(Rendered chart pictures)

[Start of section]

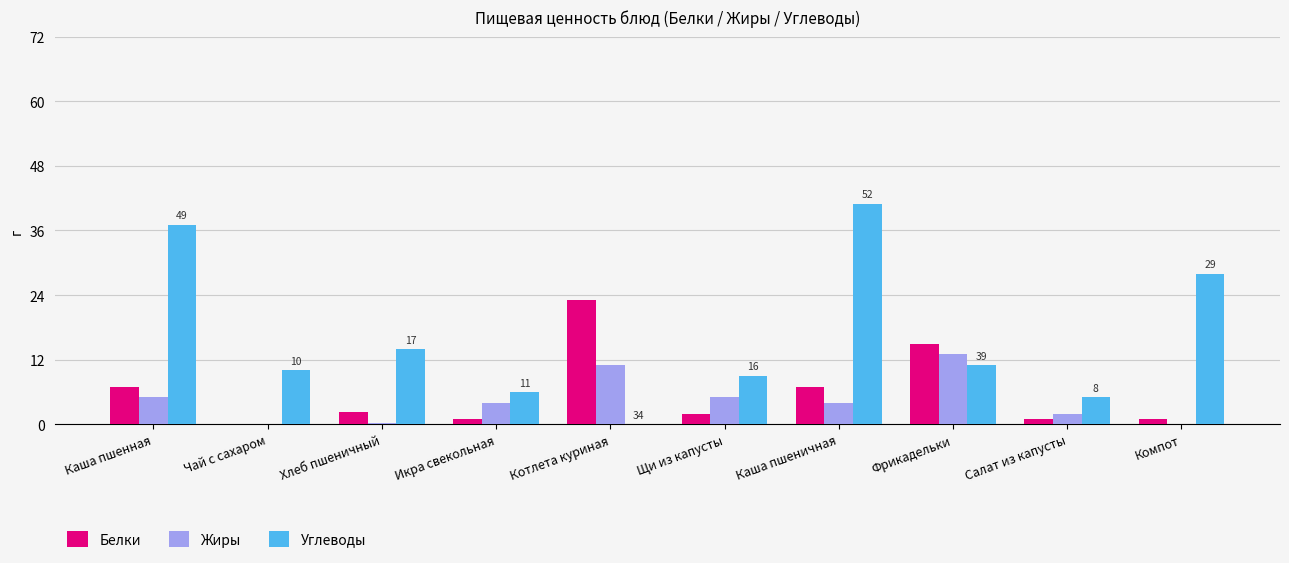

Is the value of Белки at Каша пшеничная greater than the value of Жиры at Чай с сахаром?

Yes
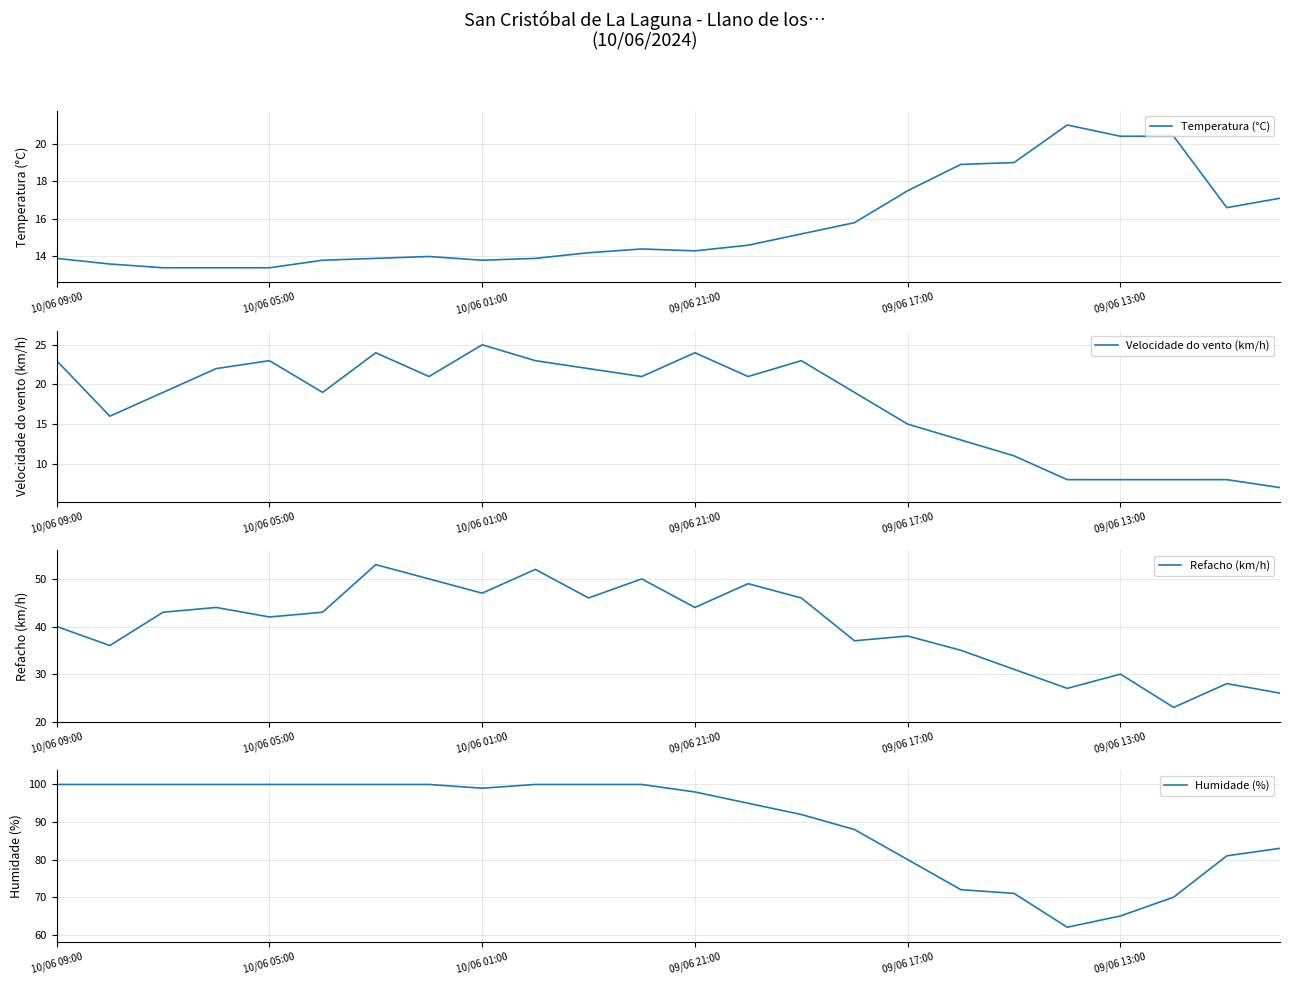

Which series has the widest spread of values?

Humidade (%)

[End of section]

*Work order:* Set out every line of the material above as a numbered list, skipping blank lines and leaving out the pictures.

*Task solution:*
1. Is the value of Белки at Каша пшеничная greater than the value of Жиры at Чай с сахаром?
2. Yes
3. Which series has the widest spread of values?
4. Humidade (%)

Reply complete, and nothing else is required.